[Direction]
Reproduce every line of the data below word for word, changing nothing in any entry.

....

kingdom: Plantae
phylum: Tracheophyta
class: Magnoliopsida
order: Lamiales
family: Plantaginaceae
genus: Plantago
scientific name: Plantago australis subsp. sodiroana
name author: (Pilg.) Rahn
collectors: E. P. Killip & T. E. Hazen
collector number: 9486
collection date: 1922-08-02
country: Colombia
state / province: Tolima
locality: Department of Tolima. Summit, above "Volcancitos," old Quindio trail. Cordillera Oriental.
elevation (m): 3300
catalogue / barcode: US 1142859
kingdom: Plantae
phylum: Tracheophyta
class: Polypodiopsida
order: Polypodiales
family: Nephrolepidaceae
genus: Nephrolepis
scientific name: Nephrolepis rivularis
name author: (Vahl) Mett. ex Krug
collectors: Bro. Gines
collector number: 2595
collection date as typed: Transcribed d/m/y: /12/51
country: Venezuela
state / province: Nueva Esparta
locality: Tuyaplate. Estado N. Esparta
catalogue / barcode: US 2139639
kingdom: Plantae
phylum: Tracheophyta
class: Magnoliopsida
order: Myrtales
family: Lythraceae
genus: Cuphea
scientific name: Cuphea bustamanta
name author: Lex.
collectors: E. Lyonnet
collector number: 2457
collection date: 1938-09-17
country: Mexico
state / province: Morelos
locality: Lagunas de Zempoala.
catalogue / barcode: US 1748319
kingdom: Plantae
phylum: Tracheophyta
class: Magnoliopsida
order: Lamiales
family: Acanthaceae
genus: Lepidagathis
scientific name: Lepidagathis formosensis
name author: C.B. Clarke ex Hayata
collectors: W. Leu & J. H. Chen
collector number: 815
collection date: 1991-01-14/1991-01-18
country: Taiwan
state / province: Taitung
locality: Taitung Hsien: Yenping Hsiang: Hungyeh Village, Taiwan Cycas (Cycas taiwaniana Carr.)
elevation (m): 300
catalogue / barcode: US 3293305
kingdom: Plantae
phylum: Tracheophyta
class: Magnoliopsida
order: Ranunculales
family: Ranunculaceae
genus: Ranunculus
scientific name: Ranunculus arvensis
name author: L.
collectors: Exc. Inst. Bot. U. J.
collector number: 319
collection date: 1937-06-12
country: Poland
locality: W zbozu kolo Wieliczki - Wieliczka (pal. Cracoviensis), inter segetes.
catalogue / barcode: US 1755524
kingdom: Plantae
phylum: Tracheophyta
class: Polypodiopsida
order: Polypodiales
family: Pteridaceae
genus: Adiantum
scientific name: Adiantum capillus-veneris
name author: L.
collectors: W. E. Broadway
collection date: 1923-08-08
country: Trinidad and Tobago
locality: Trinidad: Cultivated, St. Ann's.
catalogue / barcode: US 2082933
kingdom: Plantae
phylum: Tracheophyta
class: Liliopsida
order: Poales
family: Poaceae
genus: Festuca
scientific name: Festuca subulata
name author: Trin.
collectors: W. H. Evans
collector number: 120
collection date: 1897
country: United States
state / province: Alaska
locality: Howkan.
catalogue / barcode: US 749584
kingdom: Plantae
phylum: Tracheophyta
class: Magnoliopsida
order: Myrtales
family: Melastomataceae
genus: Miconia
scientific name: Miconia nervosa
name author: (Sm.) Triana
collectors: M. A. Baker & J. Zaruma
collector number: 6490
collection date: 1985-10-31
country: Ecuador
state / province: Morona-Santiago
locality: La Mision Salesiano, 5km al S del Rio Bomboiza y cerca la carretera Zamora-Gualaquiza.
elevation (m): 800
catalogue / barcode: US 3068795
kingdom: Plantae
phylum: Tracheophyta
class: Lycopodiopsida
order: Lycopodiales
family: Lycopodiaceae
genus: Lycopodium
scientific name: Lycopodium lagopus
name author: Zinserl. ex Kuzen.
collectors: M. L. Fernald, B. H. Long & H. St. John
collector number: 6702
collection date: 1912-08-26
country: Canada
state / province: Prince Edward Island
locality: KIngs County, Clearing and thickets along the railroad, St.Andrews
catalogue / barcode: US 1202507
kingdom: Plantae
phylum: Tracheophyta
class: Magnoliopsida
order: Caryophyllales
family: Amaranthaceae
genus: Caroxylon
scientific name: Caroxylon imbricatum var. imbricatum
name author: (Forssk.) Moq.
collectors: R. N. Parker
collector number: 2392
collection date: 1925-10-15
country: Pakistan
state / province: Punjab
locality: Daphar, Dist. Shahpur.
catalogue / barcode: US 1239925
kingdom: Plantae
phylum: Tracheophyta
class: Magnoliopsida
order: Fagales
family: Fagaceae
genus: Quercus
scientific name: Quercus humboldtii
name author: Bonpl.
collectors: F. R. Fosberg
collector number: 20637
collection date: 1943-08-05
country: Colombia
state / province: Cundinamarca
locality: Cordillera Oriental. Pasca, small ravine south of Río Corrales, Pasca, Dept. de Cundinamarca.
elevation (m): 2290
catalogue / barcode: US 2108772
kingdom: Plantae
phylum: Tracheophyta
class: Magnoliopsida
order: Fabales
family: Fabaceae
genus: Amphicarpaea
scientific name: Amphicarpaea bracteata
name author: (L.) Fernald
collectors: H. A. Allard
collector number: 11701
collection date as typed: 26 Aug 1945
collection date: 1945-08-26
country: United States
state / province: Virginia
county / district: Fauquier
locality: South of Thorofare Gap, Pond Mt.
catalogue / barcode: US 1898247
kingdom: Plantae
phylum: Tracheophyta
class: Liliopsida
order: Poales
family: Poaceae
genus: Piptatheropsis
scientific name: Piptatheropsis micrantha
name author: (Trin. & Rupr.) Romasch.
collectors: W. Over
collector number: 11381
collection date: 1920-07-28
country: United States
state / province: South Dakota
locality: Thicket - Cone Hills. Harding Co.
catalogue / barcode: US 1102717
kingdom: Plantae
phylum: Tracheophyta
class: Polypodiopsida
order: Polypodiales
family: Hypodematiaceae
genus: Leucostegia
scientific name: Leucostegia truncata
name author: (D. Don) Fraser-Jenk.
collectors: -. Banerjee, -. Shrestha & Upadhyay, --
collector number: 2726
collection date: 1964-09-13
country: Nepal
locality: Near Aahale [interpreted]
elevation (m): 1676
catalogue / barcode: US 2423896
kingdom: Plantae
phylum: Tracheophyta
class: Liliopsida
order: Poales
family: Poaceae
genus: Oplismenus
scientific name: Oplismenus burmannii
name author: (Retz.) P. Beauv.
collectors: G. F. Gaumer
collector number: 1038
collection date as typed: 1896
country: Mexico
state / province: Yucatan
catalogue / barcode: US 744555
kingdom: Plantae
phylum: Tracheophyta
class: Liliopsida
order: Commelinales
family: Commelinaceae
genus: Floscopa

....

[The answer]
kingdom: Plantae
phylum: Tracheophyta
class: Magnoliopsida
order: Lamiales
family: Plantaginaceae
genus: Plantago
scientific name: Plantago australis subsp. sodiroana
name author: (Pilg.) Rahn
collectors: E. P. Killip & T. E. Hazen
collector number: 9486
collection date: 1922-08-02
country: Colombia
state / province: Tolima
locality: Department of Tolima. Summit, above "Volcancitos," old Quindio trail. Cordillera Oriental.
elevation (m): 3300
catalogue / barcode: US 1142859
kingdom: Plantae
phylum: Tracheophyta
class: Polypodiopsida
order: Polypodiales
family: Nephrolepidaceae
genus: Nephrolepis
scientific name: Nephrolepis rivularis
name author: (Vahl) Mett. ex Krug
collectors: Bro. Gines
collector number: 2595
collection date as typed: Transcribed d/m/y: /12/51
country: Venezuela
state / province: Nueva Esparta
locality: Tuyaplate. Estado N. Esparta
catalogue / barcode: US 2139639
kingdom: Plantae
phylum: Tracheophyta
class: Magnoliopsida
order: Myrtales
family: Lythraceae
genus: Cuphea
scientific name: Cuphea bustamanta
name author: Lex.
collectors: E. Lyonnet
collector number: 2457
collection date: 1938-09-17
country: Mexico
state / province: Morelos
locality: Lagunas de Zempoala.
catalogue / barcode: US 1748319
kingdom: Plantae
phylum: Tracheophyta
class: Magnoliopsida
order: Lamiales
family: Acanthaceae
genus: Lepidagathis
scientific name: Lepidagathis formosensis
name author: C.B. Clarke ex Hayata
collectors: W. Leu & J. H. Chen
collector number: 815
collection date: 1991-01-14/1991-01-18
country: Taiwan
state / province: Taitung
locality: Taitung Hsien: Yenping Hsiang: Hungyeh Village, Taiwan Cycas (Cycas taiwaniana Carr.)
elevation (m): 300
catalogue / barcode: US 3293305
kingdom: Plantae
phylum: Tracheophyta
class: Magnoliopsida
order: Ranunculales
family: Ranunculaceae
genus: Ranunculus
scientific name: Ranunculus arvensis
name author: L.
collectors: Exc. Inst. Bot. U. J.
collector number: 319
collection date: 1937-06-12
country: Poland
locality: W zbozu kolo Wieliczki - Wieliczka (pal. Cracoviensis), inter segetes.
catalogue / barcode: US 1755524
kingdom: Plantae
phylum: Tracheophyta
class: Polypodiopsida
order: Polypodiales
family: Pteridaceae
genus: Adiantum
scientific name: Adiantum capillus-veneris
name author: L.
collectors: W. E. Broadway
collection date: 1923-08-08
country: Trinidad and Tobago
locality: Trinidad: Cultivated, St. Ann's.
catalogue / barcode: US 2082933
kingdom: Plantae
phylum: Tracheophyta
class: Liliopsida
order: Poales
family: Poaceae
genus: Festuca
scientific name: Festuca subulata
name author: Trin.
collectors: W. H. Evans
collector number: 120
collection date: 1897
country: United States
state / province: Alaska
locality: Howkan.
catalogue / barcode: US 749584
kingdom: Plantae
phylum: Tracheophyta
class: Magnoliopsida
order: Myrtales
family: Melastomataceae
genus: Miconia
scientific name: Miconia nervosa
name author: (Sm.) Triana
collectors: M. A. Baker & J. Zaruma
collector number: 6490
collection date: 1985-10-31
country: Ecuador
state / province: Morona-Santiago
locality: La Mision Salesiano, 5km al S del Rio Bomboiza y cerca la carretera Zamora-Gualaquiza.
elevation (m): 800
catalogue / barcode: US 3068795
kingdom: Plantae
phylum: Tracheophyta
class: Lycopodiopsida
order: Lycopodiales
family: Lycopodiaceae
genus: Lycopodium
scientific name: Lycopodium lagopus
name author: Zinserl. ex Kuzen.
collectors: M. L. Fernald, B. H. Long & H. St. John
collector number: 6702
collection date: 1912-08-26
country: Canada
state / province: Prince Edward Island
locality: KIngs County, Clearing and thickets along the railroad, St.Andrews
catalogue / barcode: US 1202507
kingdom: Plantae
phylum: Tracheophyta
class: Magnoliopsida
order: Caryophyllales
family: Amaranthaceae
genus: Caroxylon
scientific name: Caroxylon imbricatum var. imbricatum
name author: (Forssk.) Moq.
collectors: R. N. Parker
collector number: 2392
collection date: 1925-10-15
country: Pakistan
state / province: Punjab
locality: Daphar, Dist. Shahpur.
catalogue / barcode: US 1239925
kingdom: Plantae
phylum: Tracheophyta
class: Magnoliopsida
order: Fagales
family: Fagaceae
genus: Quercus
scientific name: Quercus humboldtii
name author: Bonpl.
collectors: F. R. Fosberg
collector number: 20637
collection date: 1943-08-05
country: Colombia
state / province: Cundinamarca
locality: Cordillera Oriental. Pasca, small ravine south of Río Corrales, Pasca, Dept. de Cundinamarca.
elevation (m): 2290
catalogue / barcode: US 2108772
kingdom: Plantae
phylum: Tracheophyta
class: Magnoliopsida
order: Fabales
family: Fabaceae
genus: Amphicarpaea
scientific name: Amphicarpaea bracteata
name author: (L.) Fernald
collectors: H. A. Allard
collector number: 11701
collection date as typed: 26 Aug 1945
collection date: 1945-08-26
country: United States
state / province: Virginia
county / district: Fauquier
locality: South of Thorofare Gap, Pond Mt.
catalogue / barcode: US 1898247
kingdom: Plantae
phylum: Tracheophyta
class: Liliopsida
order: Poales
family: Poaceae
genus: Piptatheropsis
scientific name: Piptatheropsis micrantha
name author: (Trin. & Rupr.) Romasch.
collectors: W. Over
collector number: 11381
collection date: 1920-07-28
country: United States
state / province: South Dakota
locality: Thicket - Cone Hills. Harding Co.
catalogue / barcode: US 1102717
kingdom: Plantae
phylum: Tracheophyta
class: Polypodiopsida
order: Polypodiales
family: Hypodematiaceae
genus: Leucostegia
scientific name: Leucostegia truncata
name author: (D. Don) Fraser-Jenk.
collectors: -. Banerjee, -. Shrestha & Upadhyay, --
collector number: 2726
collection date: 1964-09-13
country: Nepal
locality: Near Aahale [interpreted]
elevation (m): 1676
catalogue / barcode: US 2423896
kingdom: Plantae
phylum: Tracheophyta
class: Liliopsida
order: Poales
family: Poaceae
genus: Oplismenus
scientific name: Oplismenus burmannii
name author: (Retz.) P. Beauv.
collectors: G. F. Gaumer
collector number: 1038
collection date as typed: 1896
country: Mexico
state / province: Yucatan
catalogue / barcode: US 744555
kingdom: Plantae
phylum: Tracheophyta
class: Liliopsida
order: Commelinales
family: Commelinaceae
genus: Floscopa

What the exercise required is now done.